At the height of the trading craze, Robinhood, along with other brokers, including interactive brokers, set different levels of temporary restrictions on GameStop and other speculative actions, which had been favored by forum users like Reddit’s WallStreetBets. The moves were met with fierce criticism from retail investors, who claimed it put them at a disadvantage for institutional investors.
But brokerage affiliates, such as Robinhood CEO Vlad Tenev and Peterffy, have repeatedly argued that decisions are necessary to meet various capital requirements and protect the financial system from volatile business activity.
Peterffy, who founded Interactive Brokers more than four decades ago, said Wednesday that market vulnerabilities stemmed from the fact that there was so much short-term interest in GameStop combined with a plethora of options activities.
Short-term selling is a bearish strategy in which an investor borrows shares of a stock and sells them immediately, hoping to buy shares later at a lower price. They then return the shares borrowed and reap the benefits of the difference. When the opposite happens, as with GameStop, short sellers may try to recoup the shares at their current highest price in an attempt to minimize losses.
A call option offers investors the right, but not an obligation, to buy a share at a predetermined strike price. It is basically a bet that certain stocks will increase, while short selling is a bet for which the shares will fall. Retailers during the Reddit frenzy bought GameStop call options aggressively, which can have the effect of increasing the underlying stocks when it happens in highly speculative situations.
In the case of GameStop, there was upward momentum from short sellers trying to hedge, in addition to Reddit traders buying stocks directly or buying options on behalf of. These combined forces helped push GameStop shares down from less than $ 20 in early January to an intraday high of $ 483 on January 28th. Shares are now below $ 50 as the short budget ran out.
But without restrictions limiting upward pressure on GameStop shares, Peterffy said the situation could have reached a point where both short sellers and market makers who act as intermediaries in options transactions should not have was able to fulfill his various obligations.

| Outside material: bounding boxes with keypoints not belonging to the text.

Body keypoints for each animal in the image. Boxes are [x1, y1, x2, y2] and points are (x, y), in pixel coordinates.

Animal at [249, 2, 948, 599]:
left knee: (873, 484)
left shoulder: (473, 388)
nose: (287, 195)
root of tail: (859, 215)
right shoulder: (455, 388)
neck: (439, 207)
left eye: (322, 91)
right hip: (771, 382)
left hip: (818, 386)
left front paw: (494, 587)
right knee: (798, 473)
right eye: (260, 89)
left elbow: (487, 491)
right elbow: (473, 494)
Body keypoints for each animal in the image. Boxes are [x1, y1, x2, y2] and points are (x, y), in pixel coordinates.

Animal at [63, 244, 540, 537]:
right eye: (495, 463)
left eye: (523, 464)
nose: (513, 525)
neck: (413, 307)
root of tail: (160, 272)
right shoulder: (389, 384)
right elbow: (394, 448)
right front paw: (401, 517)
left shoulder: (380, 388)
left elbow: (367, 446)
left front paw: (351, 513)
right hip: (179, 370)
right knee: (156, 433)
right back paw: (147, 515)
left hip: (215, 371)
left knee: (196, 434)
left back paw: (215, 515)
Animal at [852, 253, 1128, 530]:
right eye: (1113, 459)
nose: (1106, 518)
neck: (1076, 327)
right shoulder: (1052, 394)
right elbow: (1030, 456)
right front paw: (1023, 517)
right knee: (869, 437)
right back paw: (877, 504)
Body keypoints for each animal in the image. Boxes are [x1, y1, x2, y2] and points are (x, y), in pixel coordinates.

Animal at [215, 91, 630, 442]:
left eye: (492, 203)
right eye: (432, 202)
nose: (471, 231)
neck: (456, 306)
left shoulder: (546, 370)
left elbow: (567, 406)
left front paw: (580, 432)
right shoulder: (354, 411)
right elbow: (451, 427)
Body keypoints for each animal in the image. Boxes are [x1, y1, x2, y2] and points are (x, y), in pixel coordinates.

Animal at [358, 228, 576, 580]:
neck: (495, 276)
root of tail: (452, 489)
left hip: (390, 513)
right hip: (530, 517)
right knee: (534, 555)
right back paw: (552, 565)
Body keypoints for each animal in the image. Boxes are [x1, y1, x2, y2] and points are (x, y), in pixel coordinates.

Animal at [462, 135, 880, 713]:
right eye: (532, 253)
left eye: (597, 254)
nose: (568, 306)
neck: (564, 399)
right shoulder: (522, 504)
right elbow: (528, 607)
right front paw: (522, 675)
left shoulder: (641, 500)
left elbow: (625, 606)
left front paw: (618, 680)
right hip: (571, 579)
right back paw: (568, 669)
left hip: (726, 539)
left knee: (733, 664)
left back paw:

There were particular risks for market makers to be able to meet their options contract requirements, if all contracts had been exercised, Peterffy said. This creates the possibility that “runners breach the clearing centers, so you’ll end up with a complete mess that is virtually impossible to fix, so that’s what almost happened,” he said.
He added that regulatory corrections need to be implemented to reduce the likelihood that something similar will transpire in the future. For example, Peterffy said companies should have to report short-term interest on a stock on a daily basis rather than the two-per-month requirement currently in place. He also said: “I think they should increase the margin requirements for shorts by 1% for all people who are in shorts. [a stock]. “
“No one is to blame” for what happened in the GameStop frenzy, Peterffy said. “There’s a hole in the system that we need to stop immediately.”